(Counting comprehension data)
- Opening Delimiter -
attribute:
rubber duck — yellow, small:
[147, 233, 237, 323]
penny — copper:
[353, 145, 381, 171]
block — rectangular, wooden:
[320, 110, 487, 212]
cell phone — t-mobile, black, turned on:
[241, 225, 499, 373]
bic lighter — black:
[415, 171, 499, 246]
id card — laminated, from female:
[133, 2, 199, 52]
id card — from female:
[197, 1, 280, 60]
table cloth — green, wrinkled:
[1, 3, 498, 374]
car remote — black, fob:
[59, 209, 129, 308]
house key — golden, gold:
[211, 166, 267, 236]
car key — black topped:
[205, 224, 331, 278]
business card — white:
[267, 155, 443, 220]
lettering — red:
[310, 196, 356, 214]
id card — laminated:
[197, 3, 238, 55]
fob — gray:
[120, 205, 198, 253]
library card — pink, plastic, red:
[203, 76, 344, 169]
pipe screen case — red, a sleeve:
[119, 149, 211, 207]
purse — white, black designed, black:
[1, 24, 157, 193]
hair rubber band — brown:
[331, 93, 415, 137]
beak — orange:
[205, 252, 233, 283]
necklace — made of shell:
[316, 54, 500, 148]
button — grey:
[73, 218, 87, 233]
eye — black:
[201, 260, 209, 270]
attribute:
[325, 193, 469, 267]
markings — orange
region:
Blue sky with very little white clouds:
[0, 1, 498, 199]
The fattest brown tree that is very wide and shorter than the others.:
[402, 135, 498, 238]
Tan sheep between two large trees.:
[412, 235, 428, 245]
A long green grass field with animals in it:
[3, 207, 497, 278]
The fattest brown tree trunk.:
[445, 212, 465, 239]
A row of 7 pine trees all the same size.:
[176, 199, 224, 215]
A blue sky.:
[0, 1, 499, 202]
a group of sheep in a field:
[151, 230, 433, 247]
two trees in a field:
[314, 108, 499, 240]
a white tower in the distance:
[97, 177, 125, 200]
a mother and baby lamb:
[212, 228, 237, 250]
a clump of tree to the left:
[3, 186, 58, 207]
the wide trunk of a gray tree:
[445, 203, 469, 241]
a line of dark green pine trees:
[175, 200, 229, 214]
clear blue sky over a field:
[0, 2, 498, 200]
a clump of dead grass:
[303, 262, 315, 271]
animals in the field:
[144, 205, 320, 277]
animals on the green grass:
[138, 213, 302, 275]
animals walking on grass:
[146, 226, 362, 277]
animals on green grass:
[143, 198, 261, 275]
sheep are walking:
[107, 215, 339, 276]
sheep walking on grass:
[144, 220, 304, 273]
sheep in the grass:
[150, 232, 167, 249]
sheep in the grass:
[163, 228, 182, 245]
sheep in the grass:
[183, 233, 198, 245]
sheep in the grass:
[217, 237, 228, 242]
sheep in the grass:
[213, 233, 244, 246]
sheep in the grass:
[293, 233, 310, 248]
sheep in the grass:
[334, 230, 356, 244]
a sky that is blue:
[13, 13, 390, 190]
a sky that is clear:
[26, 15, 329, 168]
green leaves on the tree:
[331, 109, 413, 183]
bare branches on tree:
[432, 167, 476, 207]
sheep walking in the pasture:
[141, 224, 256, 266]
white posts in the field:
- Closing Delimiter -
Activity:
Please quote nothing but the lines from the line with "A long green" through the end of the data above, exactly as written, ends included.

Exercise output:
A long green grass field with animals in it:
[3, 207, 497, 278]
The fattest brown tree trunk.:
[445, 212, 465, 239]
A row of 7 pine trees all the same size.:
[176, 199, 224, 215]
A blue sky.:
[0, 1, 499, 202]
a group of sheep in a field:
[151, 230, 433, 247]
two trees in a field:
[314, 108, 499, 240]
a white tower in the distance:
[97, 177, 125, 200]
a mother and baby lamb:
[212, 228, 237, 250]
a clump of tree to the left:
[3, 186, 58, 207]
the wide trunk of a gray tree:
[445, 203, 469, 241]
a line of dark green pine trees:
[175, 200, 229, 214]
clear blue sky over a field:
[0, 2, 498, 200]
a clump of dead grass:
[303, 262, 315, 271]
animals in the field:
[144, 205, 320, 277]
animals on the green grass:
[138, 213, 302, 275]
animals walking on grass:
[146, 226, 362, 277]
animals on green grass:
[143, 198, 261, 275]
sheep are walking:
[107, 215, 339, 276]
sheep walking on grass:
[144, 220, 304, 273]
sheep in the grass:
[150, 232, 167, 249]
sheep in the grass:
[163, 228, 182, 245]
sheep in the grass:
[183, 233, 198, 245]
sheep in the grass:
[217, 237, 228, 242]
sheep in the grass:
[213, 233, 244, 246]
sheep in the grass:
[293, 233, 310, 248]
sheep in the grass:
[334, 230, 356, 244]
a sky that is blue:
[13, 13, 390, 190]
a sky that is clear:
[26, 15, 329, 168]
green leaves on the tree:
[331, 109, 413, 183]
bare branches on tree:
[432, 167, 476, 207]
sheep walking in the pasture:
[141, 224, 256, 266]
white posts in the field:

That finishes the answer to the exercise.